ANC must walk the talk on alcohol abuse

YOU might recall that just two years ago, the ANC Youth League started a campaign to stop alcohol being traded on Sundays.

YOU might recall that just two years ago, the ANC Youth League started a campaign to stop alcohol being traded on Sundays.

The league argued then that alcohol abuse had started to have a detrimental effect on the lives of young people. The league even wantedalcohol adverts banned.

President Jacob Zuma supported them. In his address at the league's 23rd conference he said: "Figures from the country's Central Drug Authority indicate that 37percent of our population engages in binge-drinking and drug-taking over weekends.

"It is also estimated that alcohol abuse is a factor in nearly half of collisions and crashes on our roads. Add to this the fact that the age of first experimentation with drugs has dropped to children who are 10 years old.

"A lot of work needs to be done to ensure that we reverse the trends and eliminate alcohol and drug abuse among our people, especially children and the youth."

After his election, ANCYL leader Julius Malema showed he had taken the baton from his leaders.

"Alcohol abuse among our youth has reached alarming proportions. People who drink are engaged in violence and sexual abuse ... We will continue to campaign to deliver a better life to our youth and educate them on the ills of alcohol abuse," Malema said.

One has to ask oneself what has changed.

Why is it that Zizi Kodwa, who just two years ago created the impression that he was worried about the effects of alcohol and drugs on young people, hosts binges where the same evils he identified in 2008 flowed easily.

If nothing shows how our leaders have been swallowed up by the growing culture of living the high life, it would be Kodwa's party.

Members of the party that, in order to show that it was still a grass roots party, chose to hold their rally at Jabulani Amphitheatre in Soweto, the very day after the Convention (that would become Cope) held its gig at the larney Sandton Convention Centre, have lost their moral compass.

Hyping a life of caviar, champagne and cigars in a country with the biggest divide between the rich and the poor is unbecoming of a movement that alleges to be pro-poor and working class.

Along with Deputy Police Minister Fikile Mbalula, Kodwa championed the course against alcohol abuse and took a lot of criticism from those who believed that they were fuddy-duddies opposed to people having fun.

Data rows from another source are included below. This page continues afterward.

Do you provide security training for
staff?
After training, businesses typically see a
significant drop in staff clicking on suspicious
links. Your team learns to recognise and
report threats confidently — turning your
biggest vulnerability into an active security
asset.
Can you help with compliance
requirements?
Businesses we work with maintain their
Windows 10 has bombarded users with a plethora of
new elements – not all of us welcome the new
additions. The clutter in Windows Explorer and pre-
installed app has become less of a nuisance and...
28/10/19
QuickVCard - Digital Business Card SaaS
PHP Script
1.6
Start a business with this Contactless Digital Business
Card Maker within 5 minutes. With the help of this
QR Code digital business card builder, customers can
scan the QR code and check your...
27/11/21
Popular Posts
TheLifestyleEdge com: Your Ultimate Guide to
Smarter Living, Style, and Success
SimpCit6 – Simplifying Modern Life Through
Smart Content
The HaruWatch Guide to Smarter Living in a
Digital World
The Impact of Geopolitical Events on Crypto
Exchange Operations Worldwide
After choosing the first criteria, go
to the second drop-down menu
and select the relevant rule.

Today the two are champions of the excesses they spoke against.

Flanked by celebrities and the bling crowd, they are selling a new meaning of worth to the youngsters, who a couple of years ago they claimed to want to liberate from the false gods of glamour and drink.

As Kodwa told the Mail & Guardian in 2008: "We believe advertising and marketing play a major role in behavioural change."

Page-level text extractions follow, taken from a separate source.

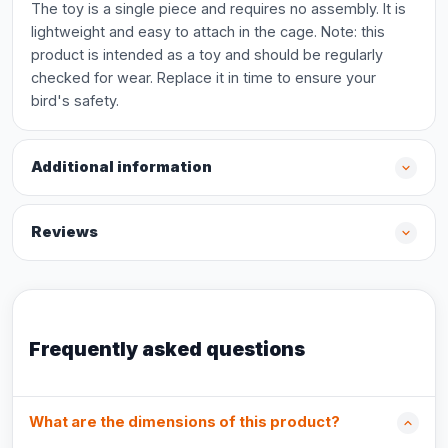
The toy is a single piece and requires no assembly. It is
lightweight and easy to attach in the cage. Note: this
product is intended as a toy and should be regularly
checked for wear. Replace it in time to ensure your
bird's safety.
Additional information
Reviews
Frequently asked questions
What are the dimensions of this product?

One wonders what behavioural change he thinks he marketed at Taboo.

There will be those who will mount the disingenuous argument that I am saying people should not have fun or celebrate their birthdays. Some might even say I am jealous because I was not invited.

The first argument is relied on by those who pretend that objecting to cabinet ministers driving R1million cars means they should get into Tata Indicas. Whether I was invited or not is irrelevant.

It is an argument that pretends that people's options are reduced to either opulence or abject poverty.

ANC leaders cannot routinely live the high life and expect that the masses will not think that the passport to pleasure comes with assuming a leadership position.

Kodwa does not have to take my self-righteous rant. He needs only to revisit his and his comrades' words to see how he has diverted from the path he himself charted and for which he was willing to be ridiculed and taunted as a party pooper.